> **What to do**
As the answer, give exactly the lines of the records below from the one with "Figure 5: Load–deformation" through the one with "Table 3 Compounds", ends included and pictures left out.

> **Source data**
—————

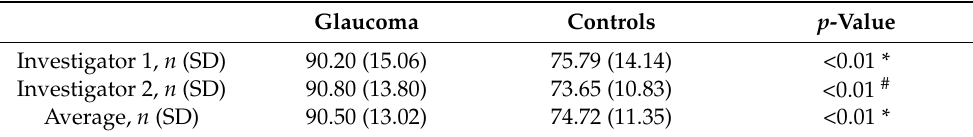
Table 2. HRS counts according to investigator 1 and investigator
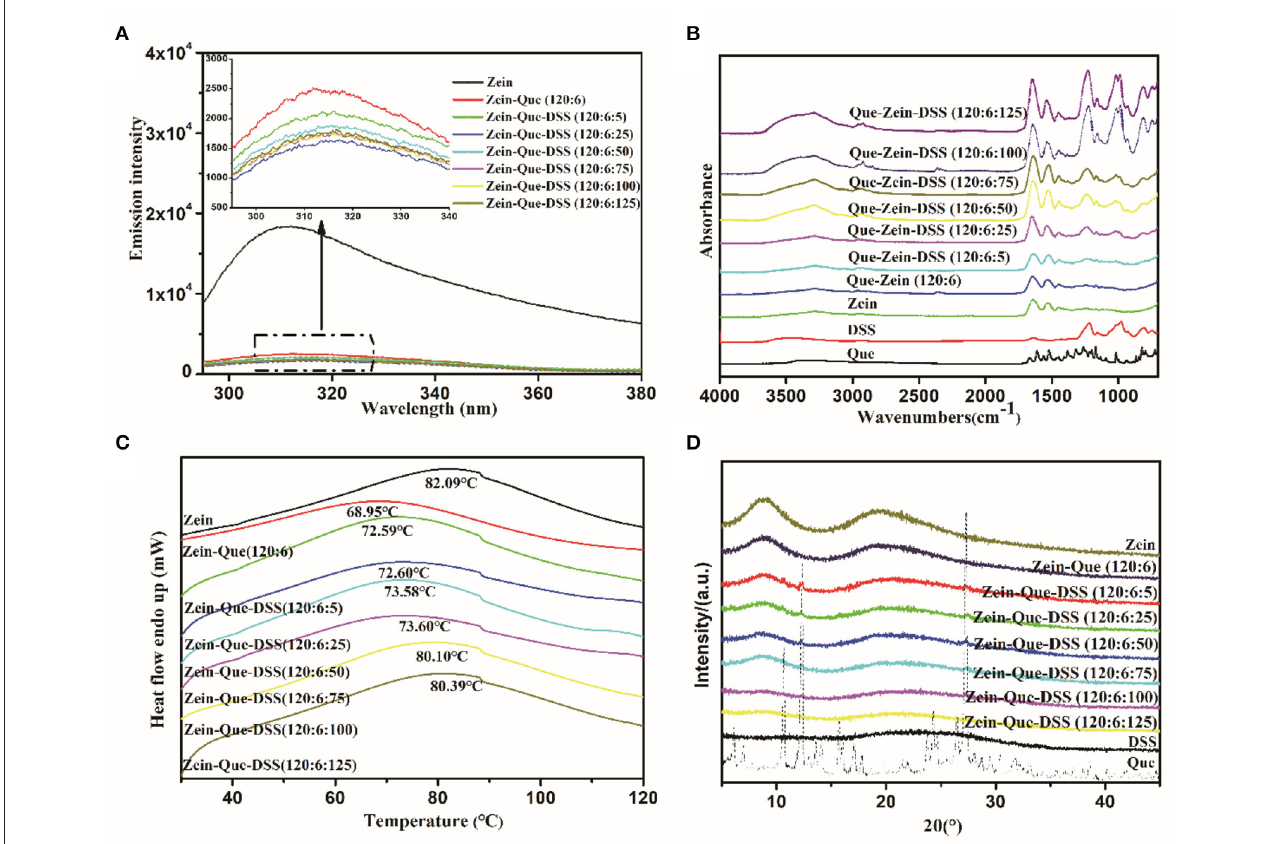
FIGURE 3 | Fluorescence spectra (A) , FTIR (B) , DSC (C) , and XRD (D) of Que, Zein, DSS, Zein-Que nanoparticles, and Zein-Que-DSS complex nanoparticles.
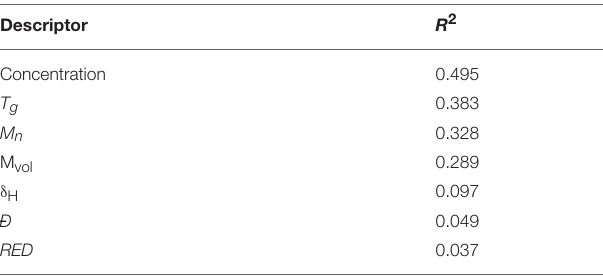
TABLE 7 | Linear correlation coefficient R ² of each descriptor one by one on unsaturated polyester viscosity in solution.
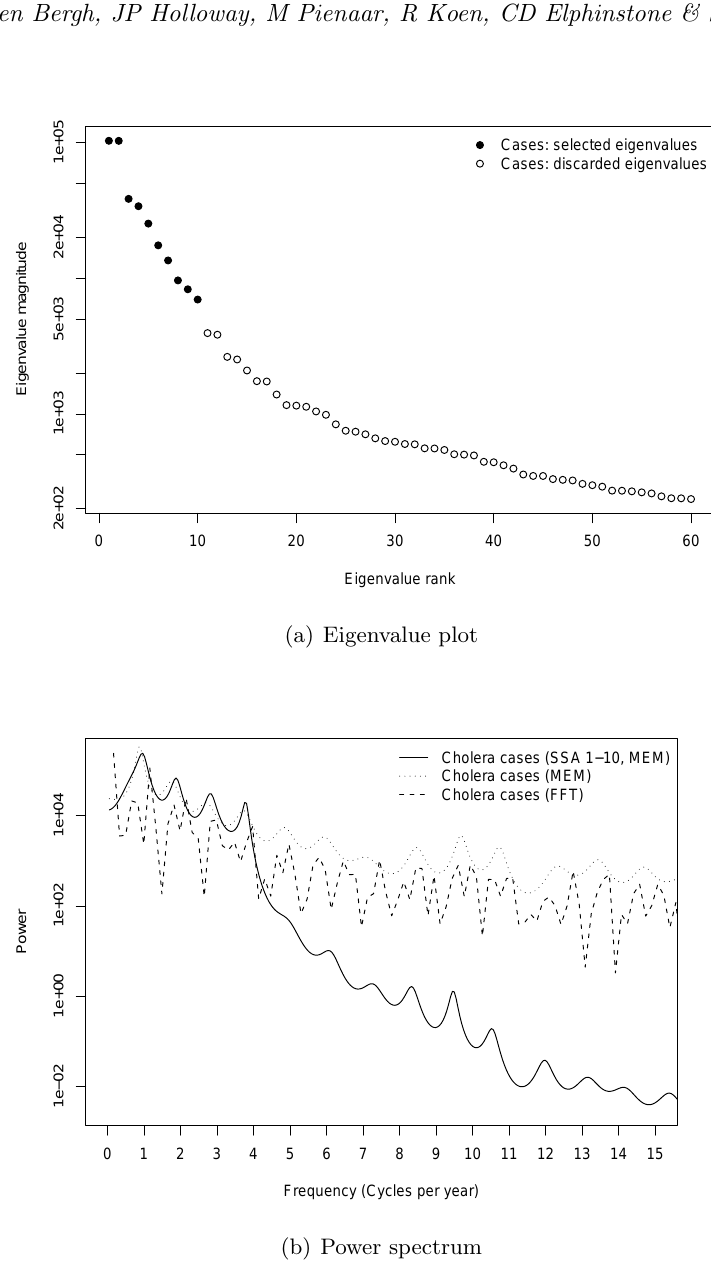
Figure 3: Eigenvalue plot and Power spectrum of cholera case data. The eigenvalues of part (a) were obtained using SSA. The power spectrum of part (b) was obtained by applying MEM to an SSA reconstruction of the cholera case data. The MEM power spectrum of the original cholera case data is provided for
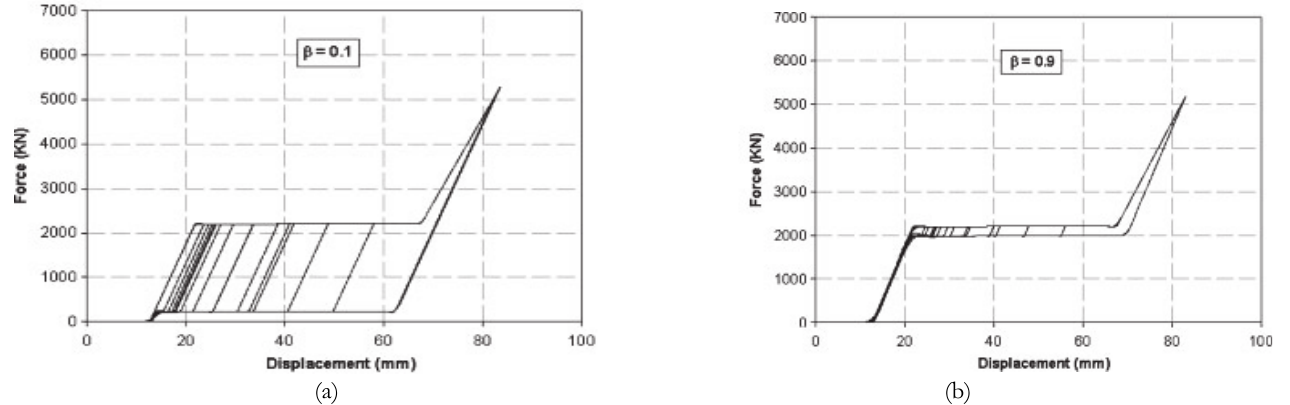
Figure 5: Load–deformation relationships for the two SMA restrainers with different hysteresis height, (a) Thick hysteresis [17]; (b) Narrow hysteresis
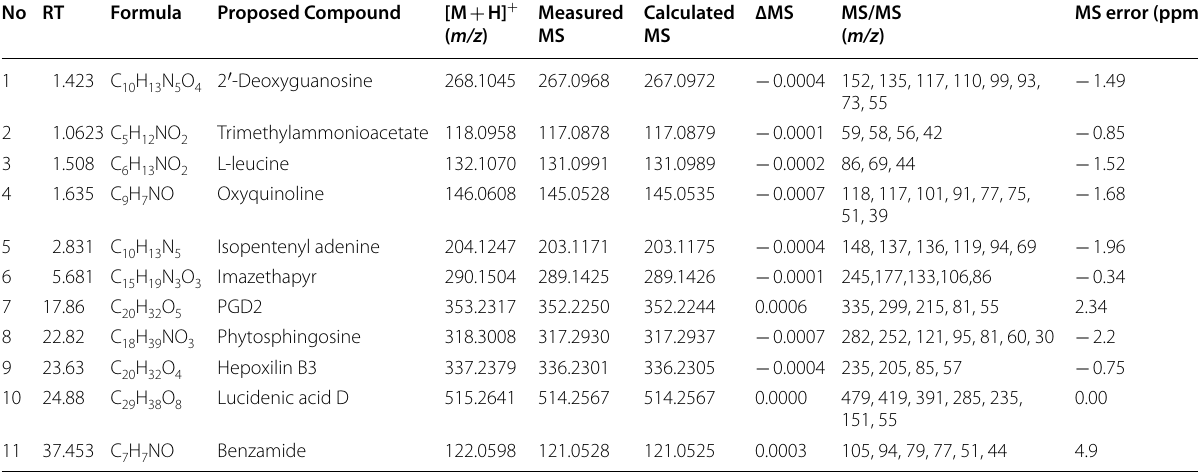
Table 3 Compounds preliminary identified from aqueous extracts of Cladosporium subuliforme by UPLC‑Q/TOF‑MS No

—————

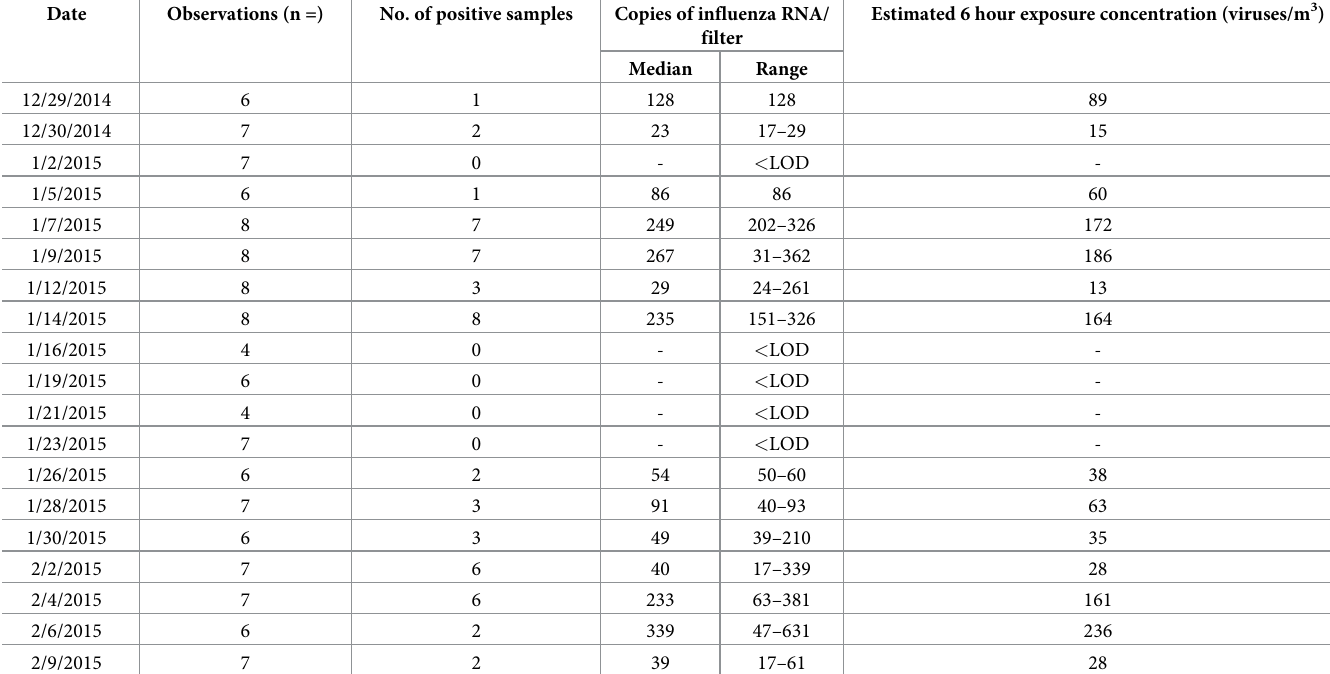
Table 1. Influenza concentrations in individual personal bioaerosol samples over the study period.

—————

> **Solution to this exercise**
Figure 5: Load–deformation relationships for the two SMA restrainers with different hysteresis height, (a) Thick hysteresis [17]; (b) Narrow hysteresis
Table 3 Compounds preliminary identified from aqueous extracts of Cladosporium subuliforme by UPLC‑Q/TOF‑MS No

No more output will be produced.